At that moment, it was as if a light bulb went off in my head.  Promises to the audience - what an elegant way to put it! I knew that the audience has expectations of any improv show, or any theatre show for that matter, that we either meet, fail to meet, or exceed.  But never had I heard it so concisely put. Every time we set something up onstage, be it a character an environment or most importantly a narrative, we are making a promise to the audience.  We promise them that everything we set up will be fulfilled.  Each character will go on a journey and be transformed.  Each environment will impact the course of the narrative. And each narrative will come to a satisfying conclusion, reincorporating and wrapping up all of the elements that were introduced throughout.

When an idea is set up and then not fulfilled, we break that promise to the audience. In the Johnstonian vocabulary, breaking a promise is referred to as shelving. You figuratively put the idea up on a shelf and never take it down again. But the reason I like the term breaking a promise is that it implies a relationship with the audience. That's key.

In theory, this concept seems pretty straightforward. So why do we mess it up all the time onstage?

I think the answer is twofold.  The first reason is that many improvisers, myself included until a few years ago, don't consider this ideas of promises.  Personally, while I've known what shelving meant for years, I never thought I was letting the audiences down when I failed to weave an idea back into the story. But I absolutely was.

The second reason, which goes hand in hand with the first, is that improvisers, especially, those at the beginning of their journey, tend to over-promise.  There is a misconception that more information, more intensity, and more ideas will make a scene better.

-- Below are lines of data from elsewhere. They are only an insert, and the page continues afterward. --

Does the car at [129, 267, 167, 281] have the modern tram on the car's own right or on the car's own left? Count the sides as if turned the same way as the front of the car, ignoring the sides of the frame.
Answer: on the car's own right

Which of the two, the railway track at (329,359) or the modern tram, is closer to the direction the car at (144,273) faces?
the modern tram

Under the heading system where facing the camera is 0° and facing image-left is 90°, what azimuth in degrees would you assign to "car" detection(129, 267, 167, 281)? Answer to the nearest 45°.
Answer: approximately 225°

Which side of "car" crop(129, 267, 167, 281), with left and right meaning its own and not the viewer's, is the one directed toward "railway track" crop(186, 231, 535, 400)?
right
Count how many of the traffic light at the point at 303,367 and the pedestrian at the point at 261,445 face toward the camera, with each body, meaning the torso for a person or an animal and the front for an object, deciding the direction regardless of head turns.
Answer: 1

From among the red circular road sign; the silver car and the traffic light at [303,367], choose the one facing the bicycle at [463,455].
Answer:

It's the attitude of throwing everything you have at the wall and seeing what sticks. Well some things will stick, absolutely.  But 95 percent of what you throw will fall down and create a big, sticky improv mess, which inevitably you will trip over. And most importantly the audience will stop listening.  If most of what you say is not going to factor in at a later point in the scene, what's the point?

Everything we say and do onstage is important.  We want the audience to care, so as performers we need to take care in our choice of words and actions. Don't say or do too much, just do and say enough.  To be cliche, less is more. Ever heard the saying only make the promises you can keep? Well the same should apply onstage.  Look at improv and life correlating...

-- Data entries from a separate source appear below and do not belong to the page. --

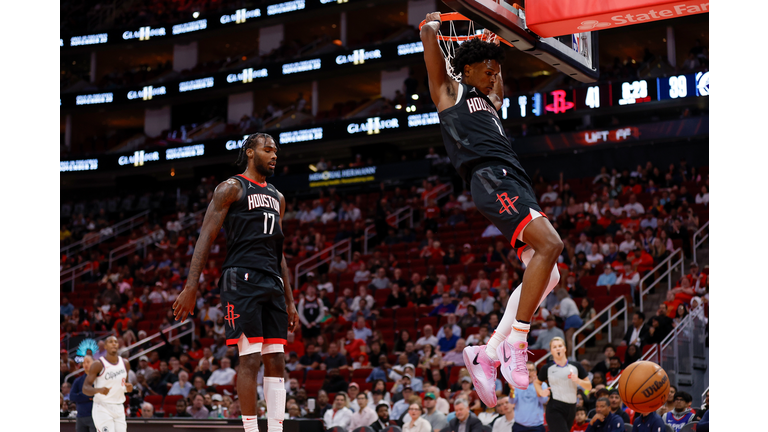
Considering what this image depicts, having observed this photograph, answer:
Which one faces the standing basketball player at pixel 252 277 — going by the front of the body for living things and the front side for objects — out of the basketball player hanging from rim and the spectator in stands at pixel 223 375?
the spectator in stands

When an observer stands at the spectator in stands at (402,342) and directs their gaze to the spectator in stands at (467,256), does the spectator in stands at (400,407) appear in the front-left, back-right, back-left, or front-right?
back-right

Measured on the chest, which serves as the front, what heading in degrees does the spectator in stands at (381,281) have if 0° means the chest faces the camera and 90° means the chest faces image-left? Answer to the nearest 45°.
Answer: approximately 0°

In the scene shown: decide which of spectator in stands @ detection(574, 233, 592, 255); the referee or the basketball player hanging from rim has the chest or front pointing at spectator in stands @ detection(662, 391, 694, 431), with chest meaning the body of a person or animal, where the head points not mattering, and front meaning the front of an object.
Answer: spectator in stands @ detection(574, 233, 592, 255)

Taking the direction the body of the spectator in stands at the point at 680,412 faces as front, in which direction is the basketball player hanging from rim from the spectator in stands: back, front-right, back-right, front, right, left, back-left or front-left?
front-left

Patience is key.  The second you walk onstage something is happening.  Trust me.  Having the patience to figure out what that is and see it through separates the good improvisers from the great ones.  The audience is with you until such time as you give them a reason to stop paying attention. They want you to tell a wonderful story that will delight and thrill them.  But if its bogged down in to many promises they will stop caring.

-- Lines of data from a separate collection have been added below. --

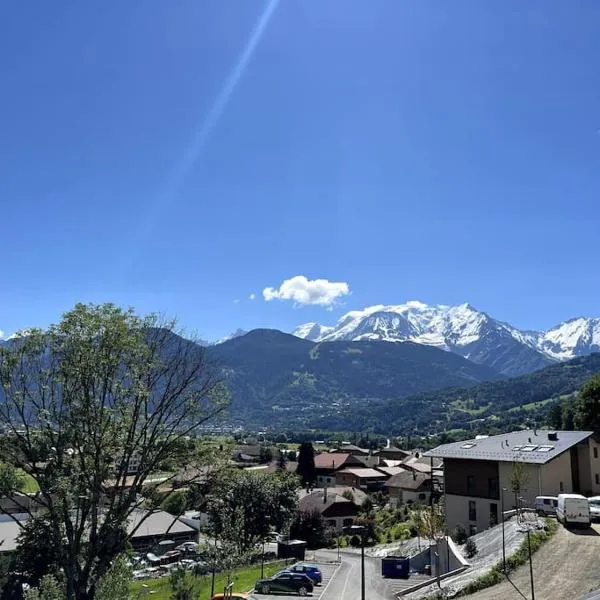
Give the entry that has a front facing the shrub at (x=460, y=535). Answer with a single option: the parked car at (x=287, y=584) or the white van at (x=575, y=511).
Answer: the white van

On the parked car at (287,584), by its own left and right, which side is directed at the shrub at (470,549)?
back

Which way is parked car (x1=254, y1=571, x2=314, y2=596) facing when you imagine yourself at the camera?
facing to the left of the viewer

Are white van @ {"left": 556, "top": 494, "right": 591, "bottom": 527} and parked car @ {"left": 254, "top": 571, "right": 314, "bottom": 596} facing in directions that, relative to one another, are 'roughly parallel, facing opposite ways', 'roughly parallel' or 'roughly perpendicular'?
roughly perpendicular

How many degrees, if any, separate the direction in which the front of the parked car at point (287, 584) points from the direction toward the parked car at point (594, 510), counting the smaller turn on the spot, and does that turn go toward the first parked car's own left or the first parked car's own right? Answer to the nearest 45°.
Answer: approximately 180°

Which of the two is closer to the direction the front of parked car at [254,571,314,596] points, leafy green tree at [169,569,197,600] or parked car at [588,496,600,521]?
the leafy green tree
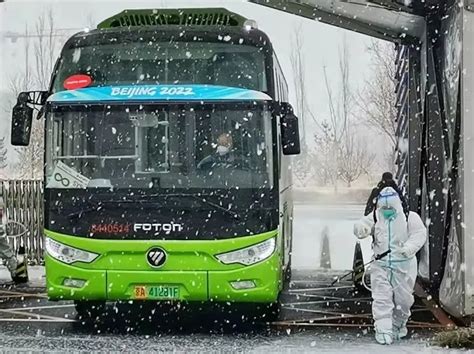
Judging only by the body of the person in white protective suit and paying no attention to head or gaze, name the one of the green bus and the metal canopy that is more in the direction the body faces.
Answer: the green bus

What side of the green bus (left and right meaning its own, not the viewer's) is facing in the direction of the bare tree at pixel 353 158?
back

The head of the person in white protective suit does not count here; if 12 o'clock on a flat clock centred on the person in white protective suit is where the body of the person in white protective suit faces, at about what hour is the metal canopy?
The metal canopy is roughly at 6 o'clock from the person in white protective suit.

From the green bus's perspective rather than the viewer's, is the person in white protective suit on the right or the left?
on its left

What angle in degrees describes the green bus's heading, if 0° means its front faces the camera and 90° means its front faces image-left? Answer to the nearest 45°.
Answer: approximately 0°

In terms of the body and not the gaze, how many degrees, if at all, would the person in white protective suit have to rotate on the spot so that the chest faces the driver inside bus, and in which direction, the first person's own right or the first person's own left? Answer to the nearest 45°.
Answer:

Now this is not to say that you should walk onstage and wait with a blank look on your face and make your partner do all the work.  You need to be engaging with your partner, responding and making offers as usual. You just need to keep your cool. When you press the panic button and spit out three our four contradictory offers onstage because you perceive the scene to be going nowhere the scene really will flounder. Establish the scene, discover what it needs and follow through.  Make one or two awesome promises.  And then, keep 'em.

Further to patience, as improvisers we need an extreme attention to detail.  It's impossible to keep a promise you can't remember. Or worse yet, if you miss a promise your partner makes you certainly can't keep it.  Improvisers need to take in and subsequently remember everything that happens onstage. Memory is a skill.  It develops with time if you work on it.  So start now.  Pay attention to everything, even during scenes you aren't in. Even if another troupe is opening for yours there could still be something worth remembering.  Every bit of information from the host's introduction to the curtain call can serve you as an improviser.

So pay attention and practice patience. This is the road to more satisfying scenes from both an improviser's and an audience's perspective. And that, is a promise.